The Abergwesyn Pass (all pics), which bucks and rolls twenty miles between Abergwesyn and Tregaron across a remote part of mid-Wales, is one of the most scenic and spectacular roads in England and Wales.
The single-track tarmac filament surfs the massive mountain breakers of Elenydd, a virtually uninhabited upland expanse slashed by lush quiet valleys.
Last Monday was perfect weather for one of the country’s most knackering cycle rides, sunny and dry but not hot. The three-hour traverse includes three big climbs totalling 600m (the easternmost being the infamous Devil’s Staircase). They’re counterweighted by similarly precipitous roller-coaster downhills, the final catapult west into Tregaron being particularly enjoyable.
You have the road virtually to yourself. I did literally, because a bridge in the middle north of Dolgoch hostel was being replaced, making the central few miles closed to traffic (which was diverted a long way round via Soar y Mynydd).

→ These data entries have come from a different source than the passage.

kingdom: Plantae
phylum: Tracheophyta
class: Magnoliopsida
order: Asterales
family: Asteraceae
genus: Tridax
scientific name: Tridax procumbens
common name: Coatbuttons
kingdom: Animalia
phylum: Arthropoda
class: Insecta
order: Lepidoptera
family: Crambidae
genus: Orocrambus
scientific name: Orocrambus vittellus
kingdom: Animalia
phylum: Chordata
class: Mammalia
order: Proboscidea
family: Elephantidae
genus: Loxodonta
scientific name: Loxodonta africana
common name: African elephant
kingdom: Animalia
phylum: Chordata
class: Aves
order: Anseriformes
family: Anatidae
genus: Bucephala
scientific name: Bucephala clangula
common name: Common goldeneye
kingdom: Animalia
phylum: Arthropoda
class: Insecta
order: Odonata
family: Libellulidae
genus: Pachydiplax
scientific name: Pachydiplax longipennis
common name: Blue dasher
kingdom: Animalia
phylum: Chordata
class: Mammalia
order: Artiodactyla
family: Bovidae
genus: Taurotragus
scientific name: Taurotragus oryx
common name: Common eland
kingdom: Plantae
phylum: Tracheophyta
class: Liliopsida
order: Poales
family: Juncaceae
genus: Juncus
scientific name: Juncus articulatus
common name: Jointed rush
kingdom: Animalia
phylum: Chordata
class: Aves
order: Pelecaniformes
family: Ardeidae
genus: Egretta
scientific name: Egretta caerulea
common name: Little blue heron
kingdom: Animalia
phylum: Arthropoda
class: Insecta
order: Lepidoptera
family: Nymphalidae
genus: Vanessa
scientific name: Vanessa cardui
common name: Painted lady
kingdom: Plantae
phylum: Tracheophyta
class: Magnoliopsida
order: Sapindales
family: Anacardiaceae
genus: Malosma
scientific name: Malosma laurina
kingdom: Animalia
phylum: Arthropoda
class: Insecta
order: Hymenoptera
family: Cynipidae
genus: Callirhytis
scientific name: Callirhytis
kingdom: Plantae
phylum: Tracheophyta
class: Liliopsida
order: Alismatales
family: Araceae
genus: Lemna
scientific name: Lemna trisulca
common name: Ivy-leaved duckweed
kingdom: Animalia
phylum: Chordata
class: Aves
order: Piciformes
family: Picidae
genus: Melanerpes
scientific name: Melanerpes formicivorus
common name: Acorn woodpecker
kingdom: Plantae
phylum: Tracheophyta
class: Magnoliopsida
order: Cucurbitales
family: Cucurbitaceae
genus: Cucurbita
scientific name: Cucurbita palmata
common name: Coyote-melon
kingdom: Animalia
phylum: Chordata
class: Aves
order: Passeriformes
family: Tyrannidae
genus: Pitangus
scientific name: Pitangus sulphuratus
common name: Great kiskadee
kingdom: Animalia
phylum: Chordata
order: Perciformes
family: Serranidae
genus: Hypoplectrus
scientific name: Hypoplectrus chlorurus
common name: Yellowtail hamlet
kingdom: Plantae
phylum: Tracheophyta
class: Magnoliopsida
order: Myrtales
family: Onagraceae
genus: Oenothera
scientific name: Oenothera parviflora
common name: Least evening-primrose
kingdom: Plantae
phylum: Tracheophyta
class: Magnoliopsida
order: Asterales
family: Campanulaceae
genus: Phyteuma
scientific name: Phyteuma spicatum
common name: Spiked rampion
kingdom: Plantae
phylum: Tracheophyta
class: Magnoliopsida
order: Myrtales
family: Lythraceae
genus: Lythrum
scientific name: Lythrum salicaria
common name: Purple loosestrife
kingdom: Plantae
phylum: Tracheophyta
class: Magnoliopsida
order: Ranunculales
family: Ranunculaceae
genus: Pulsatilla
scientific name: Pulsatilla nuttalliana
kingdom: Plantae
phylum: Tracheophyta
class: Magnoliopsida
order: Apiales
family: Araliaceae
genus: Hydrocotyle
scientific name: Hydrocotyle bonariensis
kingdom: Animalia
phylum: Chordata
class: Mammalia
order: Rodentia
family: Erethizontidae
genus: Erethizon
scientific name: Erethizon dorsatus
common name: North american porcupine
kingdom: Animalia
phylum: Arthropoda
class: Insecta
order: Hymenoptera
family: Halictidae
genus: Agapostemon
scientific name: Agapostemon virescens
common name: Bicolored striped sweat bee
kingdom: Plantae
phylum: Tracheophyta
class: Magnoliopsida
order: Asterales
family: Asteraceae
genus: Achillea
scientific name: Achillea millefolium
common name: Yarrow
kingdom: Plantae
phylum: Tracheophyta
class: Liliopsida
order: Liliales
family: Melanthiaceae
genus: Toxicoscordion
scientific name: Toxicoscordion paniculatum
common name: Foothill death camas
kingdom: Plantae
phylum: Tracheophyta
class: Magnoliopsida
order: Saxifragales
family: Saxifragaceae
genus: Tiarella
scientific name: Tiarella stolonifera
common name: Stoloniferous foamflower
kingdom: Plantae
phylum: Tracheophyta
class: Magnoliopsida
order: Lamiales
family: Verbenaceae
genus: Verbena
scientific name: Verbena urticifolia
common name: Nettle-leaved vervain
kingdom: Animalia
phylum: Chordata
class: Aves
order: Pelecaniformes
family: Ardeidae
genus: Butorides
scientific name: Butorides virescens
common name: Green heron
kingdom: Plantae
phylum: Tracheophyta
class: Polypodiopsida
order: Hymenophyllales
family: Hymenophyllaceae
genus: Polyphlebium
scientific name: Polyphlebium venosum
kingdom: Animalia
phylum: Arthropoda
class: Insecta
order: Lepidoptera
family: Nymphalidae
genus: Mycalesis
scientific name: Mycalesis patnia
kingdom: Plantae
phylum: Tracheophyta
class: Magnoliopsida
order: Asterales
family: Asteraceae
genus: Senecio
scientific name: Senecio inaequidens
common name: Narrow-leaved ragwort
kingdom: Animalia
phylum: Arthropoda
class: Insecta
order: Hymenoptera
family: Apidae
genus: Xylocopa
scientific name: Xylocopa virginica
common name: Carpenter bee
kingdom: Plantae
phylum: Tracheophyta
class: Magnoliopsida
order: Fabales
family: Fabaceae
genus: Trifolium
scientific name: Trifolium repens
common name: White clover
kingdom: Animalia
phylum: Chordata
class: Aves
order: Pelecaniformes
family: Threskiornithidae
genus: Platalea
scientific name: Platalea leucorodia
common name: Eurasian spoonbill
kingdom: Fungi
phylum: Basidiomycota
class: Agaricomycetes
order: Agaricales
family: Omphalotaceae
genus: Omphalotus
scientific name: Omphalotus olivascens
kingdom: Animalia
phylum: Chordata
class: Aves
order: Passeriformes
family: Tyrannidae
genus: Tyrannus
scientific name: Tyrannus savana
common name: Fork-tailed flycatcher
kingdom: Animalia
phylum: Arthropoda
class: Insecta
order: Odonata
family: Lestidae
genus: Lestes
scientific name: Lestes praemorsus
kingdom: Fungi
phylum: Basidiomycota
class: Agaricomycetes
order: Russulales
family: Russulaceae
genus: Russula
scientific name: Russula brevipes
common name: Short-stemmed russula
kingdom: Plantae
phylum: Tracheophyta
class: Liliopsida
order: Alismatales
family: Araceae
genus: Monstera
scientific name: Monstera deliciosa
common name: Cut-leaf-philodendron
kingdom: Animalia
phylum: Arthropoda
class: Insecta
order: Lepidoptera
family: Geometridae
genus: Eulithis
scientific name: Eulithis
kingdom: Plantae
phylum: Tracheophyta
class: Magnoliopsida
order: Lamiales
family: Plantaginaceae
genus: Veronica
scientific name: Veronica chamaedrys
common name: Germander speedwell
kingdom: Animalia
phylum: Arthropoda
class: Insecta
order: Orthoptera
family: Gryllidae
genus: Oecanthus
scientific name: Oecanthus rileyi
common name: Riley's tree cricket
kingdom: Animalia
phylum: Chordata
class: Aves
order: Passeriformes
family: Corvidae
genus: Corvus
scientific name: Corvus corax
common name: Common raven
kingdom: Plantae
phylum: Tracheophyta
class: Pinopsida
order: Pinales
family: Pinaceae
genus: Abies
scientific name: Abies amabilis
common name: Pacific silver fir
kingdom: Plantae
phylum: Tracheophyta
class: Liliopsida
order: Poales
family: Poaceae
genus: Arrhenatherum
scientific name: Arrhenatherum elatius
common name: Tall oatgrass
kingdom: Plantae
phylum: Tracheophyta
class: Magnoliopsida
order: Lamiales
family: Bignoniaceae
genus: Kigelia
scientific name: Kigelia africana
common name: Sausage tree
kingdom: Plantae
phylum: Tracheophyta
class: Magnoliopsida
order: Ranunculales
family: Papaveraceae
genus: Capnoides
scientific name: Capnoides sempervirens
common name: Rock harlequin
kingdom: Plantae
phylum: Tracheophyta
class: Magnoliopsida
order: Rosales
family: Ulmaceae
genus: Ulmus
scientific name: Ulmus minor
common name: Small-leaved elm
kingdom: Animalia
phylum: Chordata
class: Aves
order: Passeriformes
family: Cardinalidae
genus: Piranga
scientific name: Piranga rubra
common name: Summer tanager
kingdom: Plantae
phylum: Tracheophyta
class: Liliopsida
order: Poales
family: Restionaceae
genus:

I could wheel my bike across a temporary footbridge, waved through by cheery blokes in hard hats.
Rail access is relatively convenient, though not for anyone in a hurry: I travelled to Llanwrtyd Wells station on the Swansea-Shropshire line, from where it’s a flat valley-floor trundle to Abergwesyn.
There are two hostels in Elenydd, both basic and remote bunkhouses accessible via very rough tracks: Dolgoch and Tyncornel, where I stayed convivially with some equally intrepid fellow travellers.
Back in London, within ten seconds of cycling away from Paddington, I’d already had a close encounter with a taxi. I hope he didn’t understand Welsh.